_What the task asks_:
Please retype the data in full, exactly as given.

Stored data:
--------
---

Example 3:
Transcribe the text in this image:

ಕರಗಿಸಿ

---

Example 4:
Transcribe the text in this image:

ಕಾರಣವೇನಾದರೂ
--------
_Solution to the exercise_:
---

Example 3:
Transcribe the text in this image:

ಕರಗಿಸಿ

---

Example 4:
Transcribe the text in this image:

ಕಾರಣವೇನಾದರೂ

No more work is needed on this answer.